** Work required **
In the answer, each line must appear exactly as in the records, and no picture may appear.
---
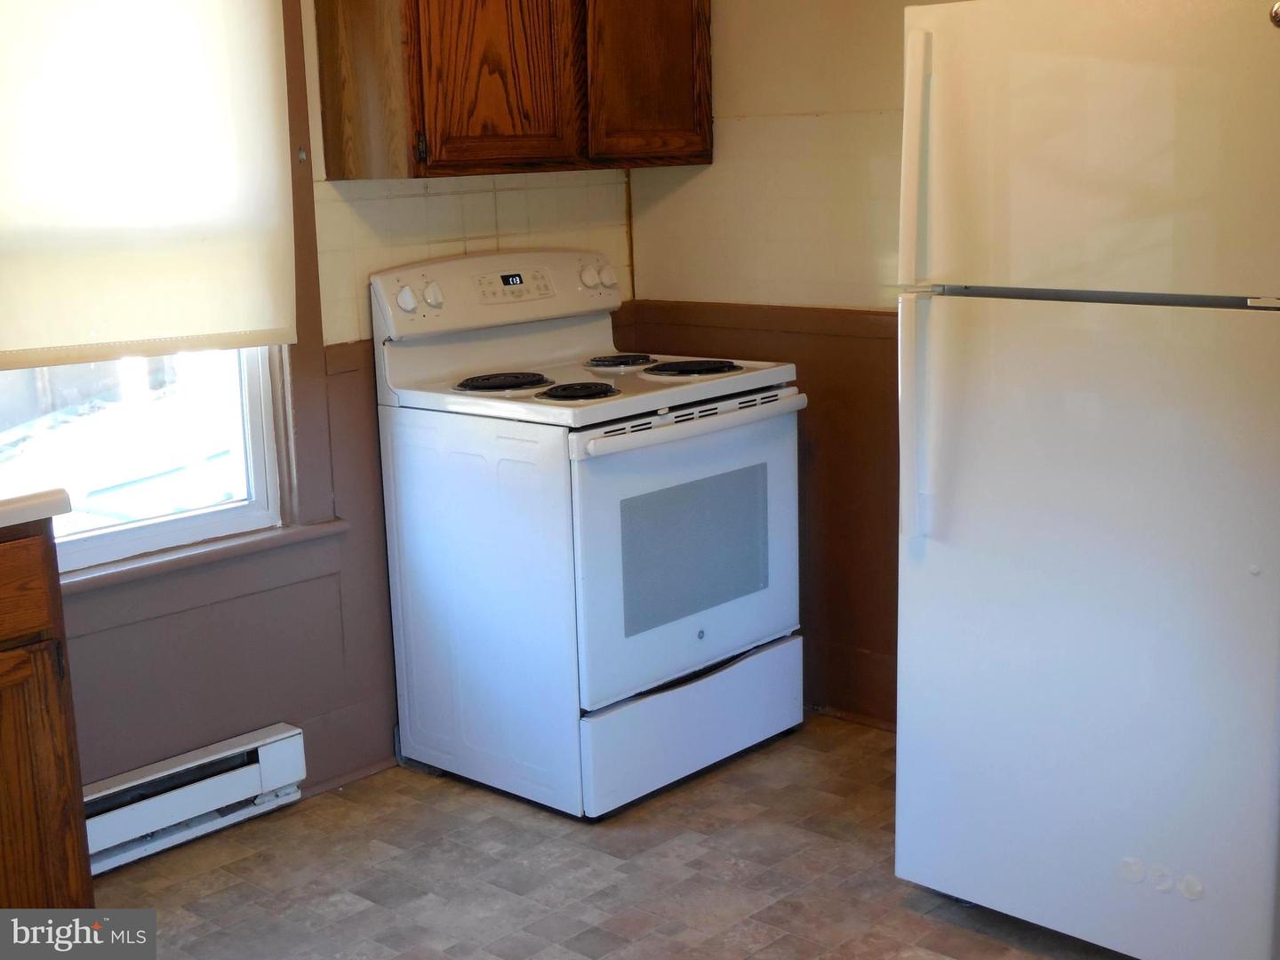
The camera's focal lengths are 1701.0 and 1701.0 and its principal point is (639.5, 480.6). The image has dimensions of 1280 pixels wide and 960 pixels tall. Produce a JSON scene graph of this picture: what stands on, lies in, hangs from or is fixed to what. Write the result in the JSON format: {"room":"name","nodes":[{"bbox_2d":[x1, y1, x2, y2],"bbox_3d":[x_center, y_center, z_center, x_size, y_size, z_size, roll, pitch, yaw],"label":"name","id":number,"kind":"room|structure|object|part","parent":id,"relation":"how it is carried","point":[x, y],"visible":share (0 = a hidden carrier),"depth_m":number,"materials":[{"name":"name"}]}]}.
{"room":"kitchen","nodes":[
{"label":"kitchen","id":0,"kind":"room"},
{"bbox_2d":[16,0,634,813],"bbox_3d":[-1.378,-0.352,3.190,0.158,2.449,3.907,9,16,42],"label":"left wall","id":1,"kind":"structure","parent":0,"point":[179,620],"depth_m":3.84,"materials":[{"name":"paint"}]},
{"bbox_2d":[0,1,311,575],"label":"window","id":2,"kind":"structure","parent":1,"relation":"in","point":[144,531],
---
** Finished exercise **
The camera's focal lengths are 1701.0 and 1701.0 and its principal point is (639.5, 480.6). The image has dimensions of 1280 pixels wide and 960 pixels tall. Produce a JSON scene graph of this picture: what stands on, lies in, hangs from or is fixed to what. Write the result in the JSON format: {"room":"name","nodes":[{"bbox_2d":[x1, y1, x2, y2],"bbox_3d":[x_center, y_center, z_center, x_size, y_size, z_size, roll, pitch, yaw],"label":"name","id":number,"kind":"room|structure|object|part","parent":id,"relation":"how it is carried","point":[x, y],"visible":share (0 = a hidden carrier),"depth_m":number,"materials":[{"name":"name"}]}]}.
{"room":"kitchen","nodes":[
{"label":"kitchen","id":0,"kind":"room"},
{"bbox_2d":[16,0,634,813],"bbox_3d":[-1.378,-0.352,3.190,0.158,2.449,3.907,9,16,42],"label":"left wall","id":1,"kind":"structure","parent":0,"point":[179,620],"depth_m":3.84,"materials":[{"name":"paint"}]},
{"bbox_2d":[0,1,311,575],"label":"window","id":2,"kind":"structure","parent":1,"relation":"in","point":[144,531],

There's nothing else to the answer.